The first story in this issue of Clarkesworld was co-authored by David Klecha and Tobias S. Buckell, and it is nothing short of excellent – “A Militant Peace” extrapolates into the future in order to take a close look at our present, asking hard questions without pretending to have any easy answers. This is what science fiction should and can be.
Lavie Tidhar’s “The Smell of Orange Groves” can I think best be described as nostalgic science fiction, and as such is somewhat reminiscent of Ray Bradbury. While Tidhar’s story does not quite live up to the intensity of Bradbury’s lyricism, it possesses an intelligence that Bradbury’s stories seldom have, and is not just a melancholy evocation of things past but also a rumination on memory and tradition.

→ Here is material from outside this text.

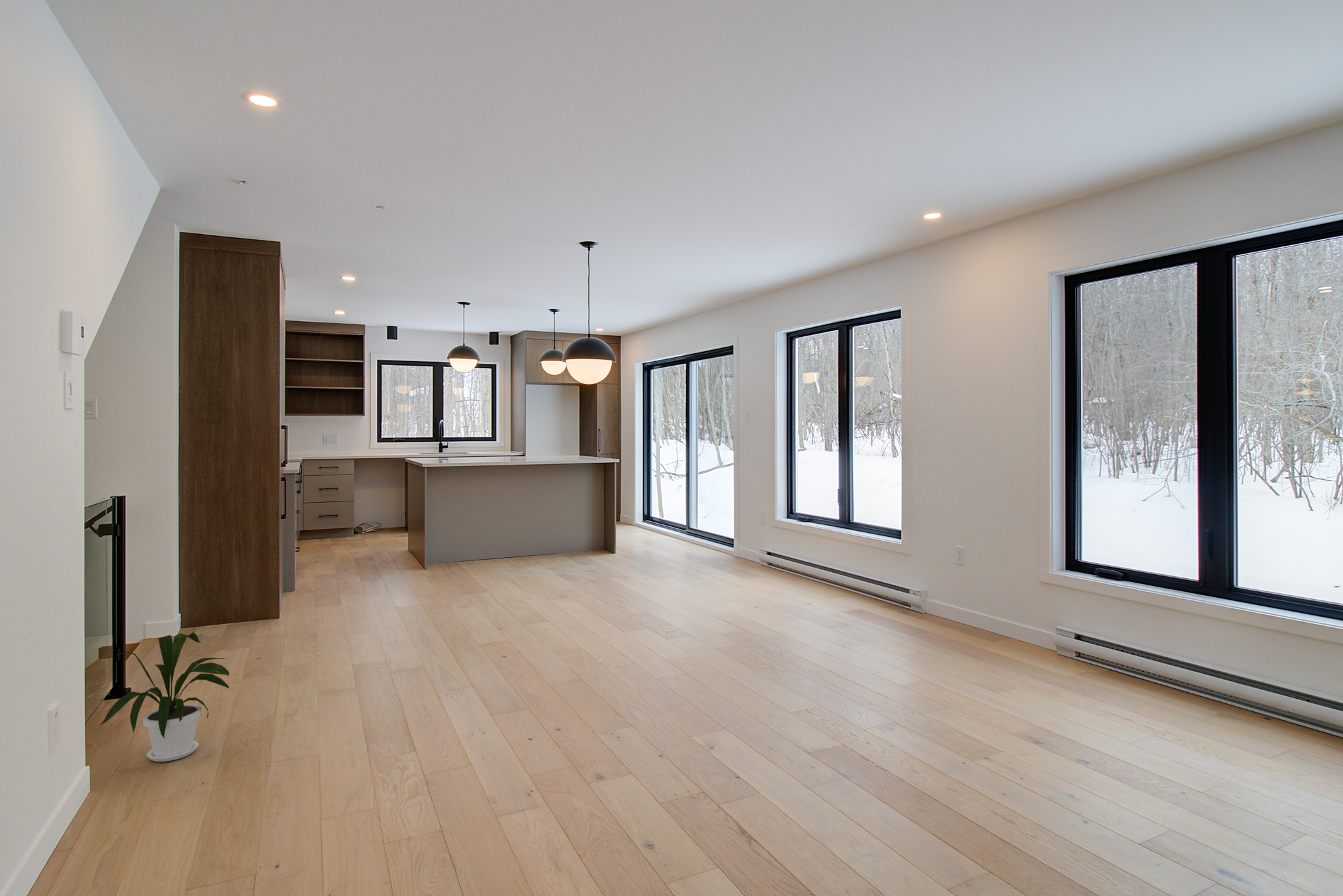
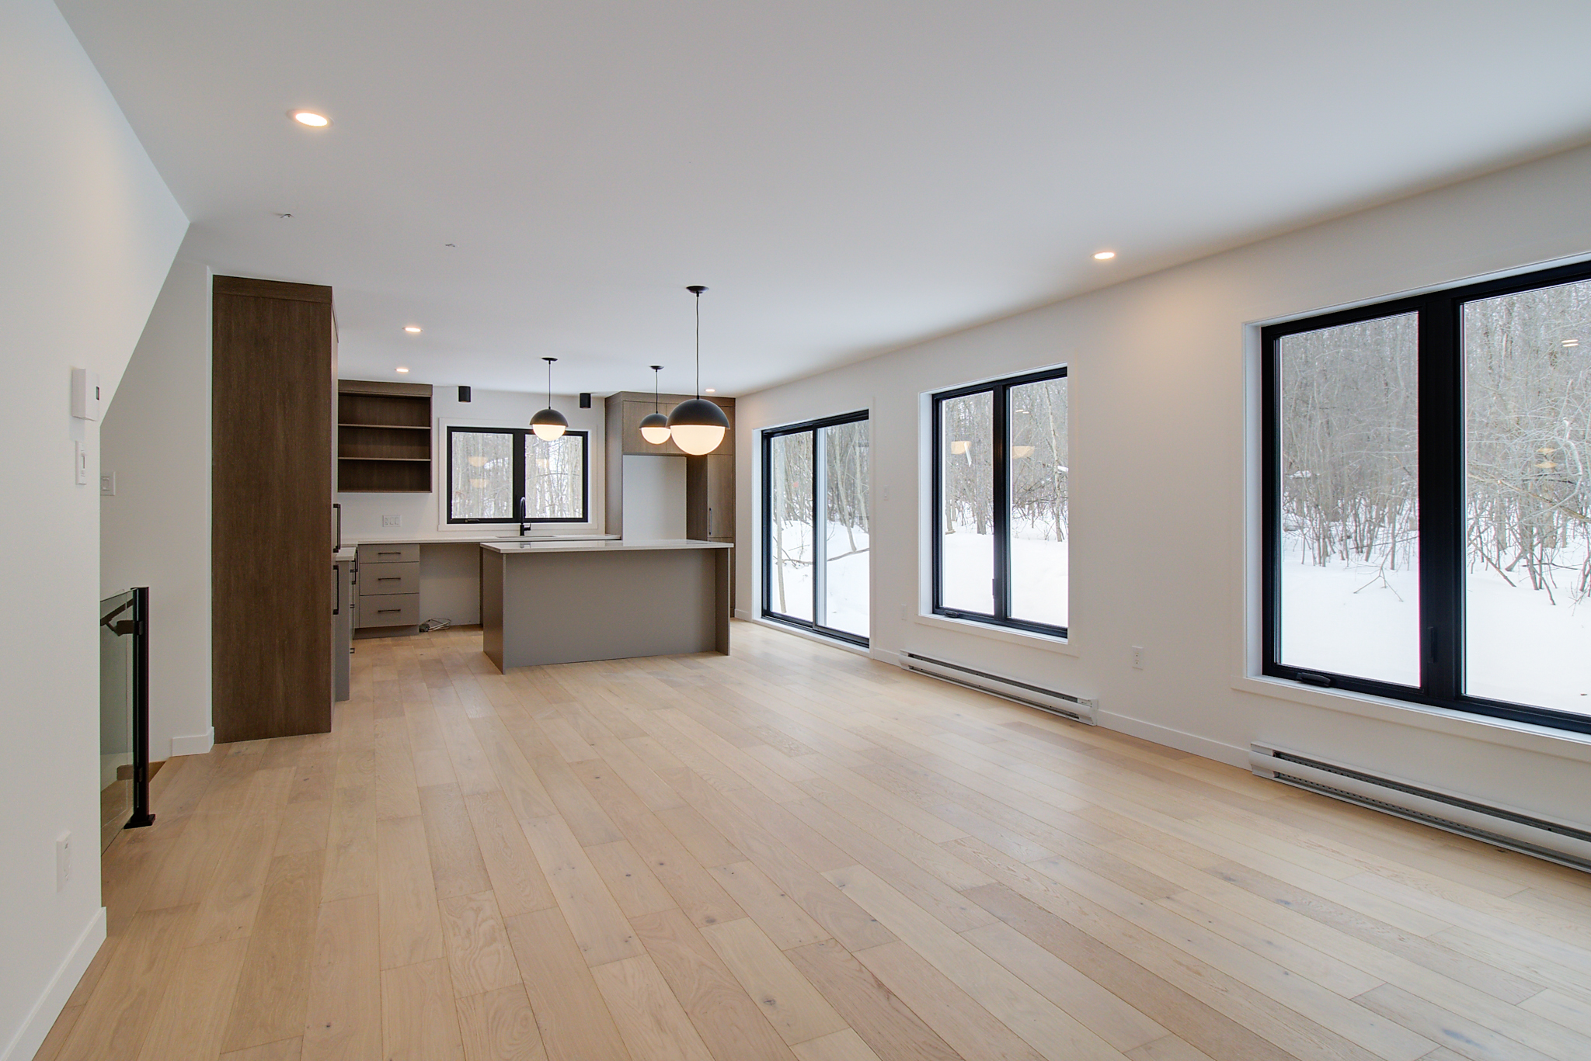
- house plant [98,632,230,762]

The second part of Catherynne M. Valente’s “Silently and Very Fast” reveals its use of myths and fairy tales as not just a formal embellishment, but as an integral part of the story when it turns out that they are the medium the narrating AI thinks and expresses itself in. It’s splendidly done, and I’m eagerly looking forward towards the third and final part.
The non-fiction part consists of an article on the middle-class English chap in science fiction and fantasy, and its author Nathaniel Tapley manages to not only be quite entertaining but also to view some classic SFF works from a surprising new perspective (although I very much disagree that John Steed from The Avengers is to be considered a chap – rather, he is very much the dandy).
Finally, there is the interview by Jeremy L.C. Jones who asked several authors for their definition of the Weird – and it is certainly no accident that the most compelling, even the most precise definitions are the strictly metaphorical ones, in particular thise one by Kathe Koja: “The Weird is the face you’ve never seen before, with eyes you already know.”